EXERCISE BRIEF:
Lines of the data that contain the word "Education" are the ones to copy.

INFORMATION SUPPLIED:
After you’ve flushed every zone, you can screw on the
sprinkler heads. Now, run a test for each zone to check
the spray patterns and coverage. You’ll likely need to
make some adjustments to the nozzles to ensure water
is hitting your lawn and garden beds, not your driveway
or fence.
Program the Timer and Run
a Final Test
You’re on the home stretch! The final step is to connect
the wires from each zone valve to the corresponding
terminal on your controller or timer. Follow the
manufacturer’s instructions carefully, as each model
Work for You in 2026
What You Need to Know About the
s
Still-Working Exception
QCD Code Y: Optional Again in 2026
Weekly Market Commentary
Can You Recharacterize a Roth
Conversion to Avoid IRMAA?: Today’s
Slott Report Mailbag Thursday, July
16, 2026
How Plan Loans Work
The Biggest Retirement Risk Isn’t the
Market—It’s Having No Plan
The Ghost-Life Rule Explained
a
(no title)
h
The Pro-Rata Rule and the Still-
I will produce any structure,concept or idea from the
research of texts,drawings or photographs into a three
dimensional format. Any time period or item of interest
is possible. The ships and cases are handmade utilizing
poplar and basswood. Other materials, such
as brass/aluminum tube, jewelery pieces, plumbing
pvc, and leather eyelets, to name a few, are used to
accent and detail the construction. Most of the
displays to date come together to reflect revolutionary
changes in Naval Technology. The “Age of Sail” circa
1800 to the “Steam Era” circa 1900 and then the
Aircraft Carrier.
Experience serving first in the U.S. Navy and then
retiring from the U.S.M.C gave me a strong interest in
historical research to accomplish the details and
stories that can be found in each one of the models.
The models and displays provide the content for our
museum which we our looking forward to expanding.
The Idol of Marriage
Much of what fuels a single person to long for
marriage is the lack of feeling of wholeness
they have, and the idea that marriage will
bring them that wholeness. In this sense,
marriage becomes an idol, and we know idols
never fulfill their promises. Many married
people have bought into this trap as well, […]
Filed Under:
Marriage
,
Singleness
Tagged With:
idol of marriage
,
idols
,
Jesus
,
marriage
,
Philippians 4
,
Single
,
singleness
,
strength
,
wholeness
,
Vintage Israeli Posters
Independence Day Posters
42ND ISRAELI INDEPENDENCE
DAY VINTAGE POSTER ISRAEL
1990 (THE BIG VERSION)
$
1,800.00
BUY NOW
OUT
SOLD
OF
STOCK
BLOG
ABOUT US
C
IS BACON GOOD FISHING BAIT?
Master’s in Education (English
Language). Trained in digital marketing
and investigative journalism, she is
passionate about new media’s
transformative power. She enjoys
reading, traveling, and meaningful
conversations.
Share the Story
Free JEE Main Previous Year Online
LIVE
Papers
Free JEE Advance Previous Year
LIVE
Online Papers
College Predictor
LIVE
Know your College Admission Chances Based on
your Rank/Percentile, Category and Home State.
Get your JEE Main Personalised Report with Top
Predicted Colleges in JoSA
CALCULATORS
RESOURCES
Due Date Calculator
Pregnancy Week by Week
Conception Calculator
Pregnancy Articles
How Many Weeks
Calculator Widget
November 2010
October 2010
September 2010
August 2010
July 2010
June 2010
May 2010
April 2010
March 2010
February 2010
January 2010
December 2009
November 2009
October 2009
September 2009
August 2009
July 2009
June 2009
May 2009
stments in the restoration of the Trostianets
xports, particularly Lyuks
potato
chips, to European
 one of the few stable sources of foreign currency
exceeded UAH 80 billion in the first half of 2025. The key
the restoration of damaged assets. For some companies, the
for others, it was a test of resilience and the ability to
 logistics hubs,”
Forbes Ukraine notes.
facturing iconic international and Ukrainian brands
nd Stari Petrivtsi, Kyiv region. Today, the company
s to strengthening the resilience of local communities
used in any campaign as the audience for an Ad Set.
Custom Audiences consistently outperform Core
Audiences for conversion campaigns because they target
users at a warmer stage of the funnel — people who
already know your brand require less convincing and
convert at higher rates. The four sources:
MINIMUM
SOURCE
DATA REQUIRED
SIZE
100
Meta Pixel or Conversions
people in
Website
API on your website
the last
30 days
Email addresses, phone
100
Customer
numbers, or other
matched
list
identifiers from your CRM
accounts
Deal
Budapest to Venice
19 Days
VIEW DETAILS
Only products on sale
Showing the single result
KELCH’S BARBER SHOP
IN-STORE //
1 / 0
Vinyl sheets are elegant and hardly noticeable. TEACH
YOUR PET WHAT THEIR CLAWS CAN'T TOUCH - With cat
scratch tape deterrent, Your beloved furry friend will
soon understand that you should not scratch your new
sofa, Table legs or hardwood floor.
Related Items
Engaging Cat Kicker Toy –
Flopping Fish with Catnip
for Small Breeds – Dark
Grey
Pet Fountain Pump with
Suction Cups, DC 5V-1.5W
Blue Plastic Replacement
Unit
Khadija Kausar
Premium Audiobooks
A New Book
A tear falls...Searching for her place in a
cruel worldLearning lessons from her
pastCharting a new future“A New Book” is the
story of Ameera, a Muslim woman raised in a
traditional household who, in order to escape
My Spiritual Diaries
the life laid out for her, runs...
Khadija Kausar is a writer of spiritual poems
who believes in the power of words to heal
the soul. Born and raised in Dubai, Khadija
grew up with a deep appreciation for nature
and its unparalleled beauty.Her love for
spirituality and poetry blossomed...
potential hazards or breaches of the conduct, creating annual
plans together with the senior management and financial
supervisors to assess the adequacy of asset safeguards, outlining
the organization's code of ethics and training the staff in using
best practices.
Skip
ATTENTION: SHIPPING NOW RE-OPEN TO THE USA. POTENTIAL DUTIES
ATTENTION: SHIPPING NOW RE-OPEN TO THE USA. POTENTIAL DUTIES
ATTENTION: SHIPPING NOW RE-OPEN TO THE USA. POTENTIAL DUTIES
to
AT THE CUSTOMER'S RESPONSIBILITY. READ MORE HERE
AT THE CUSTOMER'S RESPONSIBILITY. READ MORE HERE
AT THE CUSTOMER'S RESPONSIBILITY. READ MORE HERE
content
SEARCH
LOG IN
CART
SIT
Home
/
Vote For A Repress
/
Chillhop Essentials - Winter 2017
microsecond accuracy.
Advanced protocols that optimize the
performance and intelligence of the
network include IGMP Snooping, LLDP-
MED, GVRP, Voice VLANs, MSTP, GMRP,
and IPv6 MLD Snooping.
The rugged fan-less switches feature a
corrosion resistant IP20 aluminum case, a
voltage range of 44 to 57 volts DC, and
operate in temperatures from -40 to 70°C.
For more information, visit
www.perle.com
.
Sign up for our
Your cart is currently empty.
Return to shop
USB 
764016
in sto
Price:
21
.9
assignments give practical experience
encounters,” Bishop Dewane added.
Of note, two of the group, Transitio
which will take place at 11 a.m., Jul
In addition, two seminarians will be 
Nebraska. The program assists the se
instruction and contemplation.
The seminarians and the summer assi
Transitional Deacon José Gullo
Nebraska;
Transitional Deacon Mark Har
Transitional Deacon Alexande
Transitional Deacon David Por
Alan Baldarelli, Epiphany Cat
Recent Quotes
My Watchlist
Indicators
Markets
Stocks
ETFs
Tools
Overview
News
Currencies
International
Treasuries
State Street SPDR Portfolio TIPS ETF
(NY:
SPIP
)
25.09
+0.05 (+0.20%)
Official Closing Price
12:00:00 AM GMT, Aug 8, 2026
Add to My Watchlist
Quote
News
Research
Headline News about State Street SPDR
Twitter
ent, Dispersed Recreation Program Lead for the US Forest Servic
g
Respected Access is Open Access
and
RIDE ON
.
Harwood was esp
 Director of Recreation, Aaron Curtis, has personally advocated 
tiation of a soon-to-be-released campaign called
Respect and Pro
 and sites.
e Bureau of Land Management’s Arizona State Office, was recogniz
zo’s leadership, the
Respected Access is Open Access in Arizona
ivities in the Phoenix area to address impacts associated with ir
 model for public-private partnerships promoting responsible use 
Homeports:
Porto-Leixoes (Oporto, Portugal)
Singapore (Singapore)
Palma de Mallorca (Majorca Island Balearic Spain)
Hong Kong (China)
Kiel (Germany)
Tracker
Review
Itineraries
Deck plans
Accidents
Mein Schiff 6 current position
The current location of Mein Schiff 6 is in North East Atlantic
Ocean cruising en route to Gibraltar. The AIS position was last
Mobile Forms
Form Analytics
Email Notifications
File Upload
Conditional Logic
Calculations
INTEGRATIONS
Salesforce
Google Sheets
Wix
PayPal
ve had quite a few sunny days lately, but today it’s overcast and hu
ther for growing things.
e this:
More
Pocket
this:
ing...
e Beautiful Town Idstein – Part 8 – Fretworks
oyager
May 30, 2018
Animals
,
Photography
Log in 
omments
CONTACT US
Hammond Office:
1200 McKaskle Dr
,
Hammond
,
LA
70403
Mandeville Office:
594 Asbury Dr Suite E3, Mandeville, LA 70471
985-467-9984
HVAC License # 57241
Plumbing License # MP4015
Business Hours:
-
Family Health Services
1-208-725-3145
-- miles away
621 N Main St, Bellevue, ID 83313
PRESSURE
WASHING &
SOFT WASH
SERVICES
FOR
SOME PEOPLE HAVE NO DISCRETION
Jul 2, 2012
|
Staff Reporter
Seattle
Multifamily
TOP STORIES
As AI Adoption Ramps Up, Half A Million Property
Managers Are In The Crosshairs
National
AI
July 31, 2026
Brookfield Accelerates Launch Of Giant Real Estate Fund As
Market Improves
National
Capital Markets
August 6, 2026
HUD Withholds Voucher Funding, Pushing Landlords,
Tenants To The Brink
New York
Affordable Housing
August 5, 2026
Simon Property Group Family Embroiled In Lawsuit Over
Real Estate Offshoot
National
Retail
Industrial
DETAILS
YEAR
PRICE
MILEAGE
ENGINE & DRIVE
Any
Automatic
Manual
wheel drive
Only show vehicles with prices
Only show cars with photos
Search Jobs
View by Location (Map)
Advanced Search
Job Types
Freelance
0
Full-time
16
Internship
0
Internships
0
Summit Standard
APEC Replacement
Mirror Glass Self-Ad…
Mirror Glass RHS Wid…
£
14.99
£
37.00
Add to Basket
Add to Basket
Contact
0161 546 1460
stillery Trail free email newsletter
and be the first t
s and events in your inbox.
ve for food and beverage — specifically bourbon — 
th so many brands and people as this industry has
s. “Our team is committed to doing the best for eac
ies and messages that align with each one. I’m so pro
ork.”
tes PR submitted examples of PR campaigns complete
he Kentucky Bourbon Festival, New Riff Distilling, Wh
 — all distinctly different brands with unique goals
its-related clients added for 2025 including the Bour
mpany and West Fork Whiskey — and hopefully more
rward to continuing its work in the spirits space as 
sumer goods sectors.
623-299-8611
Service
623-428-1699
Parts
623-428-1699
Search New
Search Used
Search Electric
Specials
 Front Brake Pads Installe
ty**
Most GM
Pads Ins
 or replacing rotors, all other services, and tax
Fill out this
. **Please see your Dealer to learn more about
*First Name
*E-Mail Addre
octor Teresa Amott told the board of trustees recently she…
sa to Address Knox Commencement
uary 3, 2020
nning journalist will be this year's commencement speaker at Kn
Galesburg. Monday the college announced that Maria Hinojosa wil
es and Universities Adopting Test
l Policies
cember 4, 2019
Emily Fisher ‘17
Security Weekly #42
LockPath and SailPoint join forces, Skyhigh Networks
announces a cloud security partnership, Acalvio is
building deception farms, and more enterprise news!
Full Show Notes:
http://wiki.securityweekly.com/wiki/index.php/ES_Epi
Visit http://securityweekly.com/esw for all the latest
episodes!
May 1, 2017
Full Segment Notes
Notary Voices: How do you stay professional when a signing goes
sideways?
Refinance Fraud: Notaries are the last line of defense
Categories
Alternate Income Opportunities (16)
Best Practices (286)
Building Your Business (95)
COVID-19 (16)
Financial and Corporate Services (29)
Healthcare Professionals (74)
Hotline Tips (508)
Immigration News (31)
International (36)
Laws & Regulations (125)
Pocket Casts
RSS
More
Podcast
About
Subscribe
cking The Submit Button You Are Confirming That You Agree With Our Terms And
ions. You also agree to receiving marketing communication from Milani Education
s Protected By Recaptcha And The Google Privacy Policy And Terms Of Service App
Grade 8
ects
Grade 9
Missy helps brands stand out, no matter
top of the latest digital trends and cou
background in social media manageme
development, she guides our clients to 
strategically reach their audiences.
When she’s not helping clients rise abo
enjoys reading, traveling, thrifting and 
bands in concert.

RESULT:
Master’s in Education (English
ions. You also agree to receiving marketing communication from Milani Education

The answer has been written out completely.